No matter the trigger, C-fiber nerves that are located just below the skin's surface are activated and then send the urgent signal to itch to your brain. Scratching that spot may feel like utter bliss at first, but often only ends up making the feeling worse by further irritating your skin. And then the feeling returns with vengeance, stronger than ever. The better way to seek relief is to get to the root of the itch.
The Four Routes to Relief
Unless you have the willpower of a juice cleanser, I know that most people can’t help but scratch a little. For the occasional itch, be careful not to be abrasive with your nails. And before you get too carried away, seek out one of these longer-term solutions as soon as possible for lasting comfort. Your skin will thank you!

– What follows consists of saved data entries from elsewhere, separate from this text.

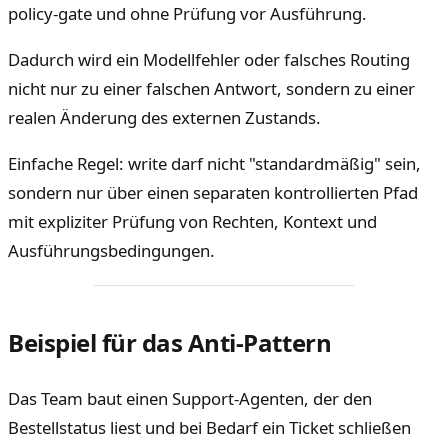
policy-gate und ohne Prüfung vor Ausführung.
Dadurch wird ein Modellfehler oder falsches Routing
nicht nur zu einer falschen Antwort, sondern zu einer
realen Änderung des externen Zustands.
Einfache Regel: write darf nicht "standardmäßig" sein,
sondern nur über einen separaten kontrollierten Pfad
mit expliziter Prüfung von Rechten, Kontext und
Ausführungsbedingungen.
Beispiel für das Anti-Pattern
Das Team baut einen Support-Agenten, der den
Bestellstatus liest und bei Bedarf ein Ticket schließen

Desert-dry skin, the most common cause of itching, needs moisture. Water on the skin’s surface can have a dehydrating effect as it evaporates. Since lotions are more than 70 percent water and creams are about 50 percent, it’s wiser to go with the richer, more emollient cream base. Steer clear of highly fragranced formulas that can dry skin out with perfume and ultimately do more harm than good.
2. Use an antihistamine
The two biggest culprits of histamine-triggered itching are seasonal allergies and those annoying mosquito bites. Look for a non-sedating antihistamine for daytime relief that won’t make you feel drowsy. I recommend Claritin and Zyrtec to my patients. And don’t forget that bug spray next time!
3. Try a topical corticosteroid
This class of drug is similar to cortisol, a hormone your adrenal glands produce to counter inflammation inside your body. Corticosteroids stop itching from inflammatory causes, like eczema, allergic reactions, poison ivy and rashes. See your dermatologist to assess whether you need a prescription if you don’t find relief from over-the-counter options for these conditions.
4. Draw an oatmeal bath
Sometimes momma knows best: This home remedy really does work. Oatmeal is packed with natural anti-inflammatory properties that help soothe itchy skin. The oatmeal must be 100 percent colloidal to work most effectively. Sprinkle about a tablespoon under running tap water, and enjoy a warm soak for 15 to 20 minutes. Towel dry and immediately moisturize after stepping out of the tub to lock in hydration.